The average temperature for the month was 9.1 degrees compared to 9.5 last year, the ten year normal of 9.4 and the fifty year average of 8.6. The persistent rainfall was above normal with 107 mms. or 4.2 inches falling on 19 of the available 31 days leaving few days to do any drying.
This amount of precipitation would not cause a problem usually but it followed 43 mms. or 1.7 inches in the last three days of September. The combination, within 34 days, caused the tile drains to begin to run and the field surfaces to become quite soft and muddy. Rainfall for the summer was highly variable within a few miles.
I reported earlier that the Ormstown station had only 91 mms. between April 14 and July 10, a period during which all crops were desperate for water and now the station has 107 mms. in one month only. Obviously, we can’t order the exact weather we would like to have since there would never be agreement and we would be blaming each other instead of “mother nature”. Some things must be left to a higher power and we must make the best of it.

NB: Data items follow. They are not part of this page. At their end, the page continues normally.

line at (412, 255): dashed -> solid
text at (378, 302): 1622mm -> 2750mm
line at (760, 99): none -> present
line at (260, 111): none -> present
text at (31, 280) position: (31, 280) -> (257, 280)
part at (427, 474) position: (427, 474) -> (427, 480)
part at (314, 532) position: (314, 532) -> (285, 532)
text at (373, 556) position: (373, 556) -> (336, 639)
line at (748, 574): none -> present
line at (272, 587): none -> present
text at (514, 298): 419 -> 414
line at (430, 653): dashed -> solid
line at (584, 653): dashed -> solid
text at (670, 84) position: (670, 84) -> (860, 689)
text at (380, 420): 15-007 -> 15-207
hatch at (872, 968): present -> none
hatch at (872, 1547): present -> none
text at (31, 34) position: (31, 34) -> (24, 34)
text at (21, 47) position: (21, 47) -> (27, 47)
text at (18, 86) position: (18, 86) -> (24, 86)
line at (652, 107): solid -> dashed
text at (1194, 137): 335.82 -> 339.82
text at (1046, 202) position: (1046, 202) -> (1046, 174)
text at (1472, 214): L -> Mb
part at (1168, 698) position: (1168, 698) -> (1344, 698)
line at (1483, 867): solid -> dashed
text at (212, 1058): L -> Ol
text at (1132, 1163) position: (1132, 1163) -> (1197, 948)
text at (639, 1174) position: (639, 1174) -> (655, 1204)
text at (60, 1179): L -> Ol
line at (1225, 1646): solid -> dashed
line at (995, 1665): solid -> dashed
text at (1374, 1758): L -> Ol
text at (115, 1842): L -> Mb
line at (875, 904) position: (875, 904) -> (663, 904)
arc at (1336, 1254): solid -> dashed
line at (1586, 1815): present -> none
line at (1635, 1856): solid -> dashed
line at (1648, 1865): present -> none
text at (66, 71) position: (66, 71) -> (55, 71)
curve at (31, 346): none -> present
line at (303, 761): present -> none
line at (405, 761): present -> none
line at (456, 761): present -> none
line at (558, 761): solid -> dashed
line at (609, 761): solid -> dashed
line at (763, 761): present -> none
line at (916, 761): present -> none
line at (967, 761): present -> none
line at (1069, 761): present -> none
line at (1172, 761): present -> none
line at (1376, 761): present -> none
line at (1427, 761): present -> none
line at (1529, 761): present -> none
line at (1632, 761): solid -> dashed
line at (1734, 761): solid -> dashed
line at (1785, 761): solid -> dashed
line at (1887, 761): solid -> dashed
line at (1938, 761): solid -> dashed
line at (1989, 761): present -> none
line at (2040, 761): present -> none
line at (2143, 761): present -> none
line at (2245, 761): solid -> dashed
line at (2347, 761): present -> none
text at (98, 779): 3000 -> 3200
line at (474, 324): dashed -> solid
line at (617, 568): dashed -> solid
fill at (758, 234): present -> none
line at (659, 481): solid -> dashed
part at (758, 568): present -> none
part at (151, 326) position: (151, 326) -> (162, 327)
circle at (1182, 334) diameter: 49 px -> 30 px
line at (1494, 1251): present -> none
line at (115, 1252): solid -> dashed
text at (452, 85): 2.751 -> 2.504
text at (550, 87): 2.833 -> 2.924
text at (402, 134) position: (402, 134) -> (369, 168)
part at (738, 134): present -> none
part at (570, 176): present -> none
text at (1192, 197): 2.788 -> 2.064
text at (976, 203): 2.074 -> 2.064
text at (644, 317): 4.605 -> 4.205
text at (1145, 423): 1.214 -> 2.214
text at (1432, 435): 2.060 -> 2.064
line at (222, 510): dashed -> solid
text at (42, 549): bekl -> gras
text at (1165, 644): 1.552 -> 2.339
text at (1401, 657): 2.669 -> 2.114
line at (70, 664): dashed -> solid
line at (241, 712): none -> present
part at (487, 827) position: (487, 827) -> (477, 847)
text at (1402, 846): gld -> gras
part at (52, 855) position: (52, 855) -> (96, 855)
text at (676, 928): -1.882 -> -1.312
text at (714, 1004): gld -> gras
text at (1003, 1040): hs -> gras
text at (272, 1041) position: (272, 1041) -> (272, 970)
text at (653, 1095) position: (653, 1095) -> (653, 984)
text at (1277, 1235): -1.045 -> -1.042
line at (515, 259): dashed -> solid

Soybeans seemed to make the best of the weather swings producing reported yields of between 1.5 to 1.8 tonnes per acre. Grain corn, on the other hand, was more affected by the extremes with some areas, which received timely rain, producing around five tonne per acre while those most affected by drought, which included mine, produced a more disappointing four tonnes. It could have been much worse if the rain had not begun on July 11 before pollination.
On the other hand, four tonnes is twice what we used to produce fifty years ago. During the fifty years, I have never seen a situation like this year at harvest time when the corn was so short that I could look over the top of the canopy while sitting on my small, old tractors. Pasture and forage
crops, which had been in short supply during the dry summer, have ended with a normal year due to the abundant late summer and fall rain.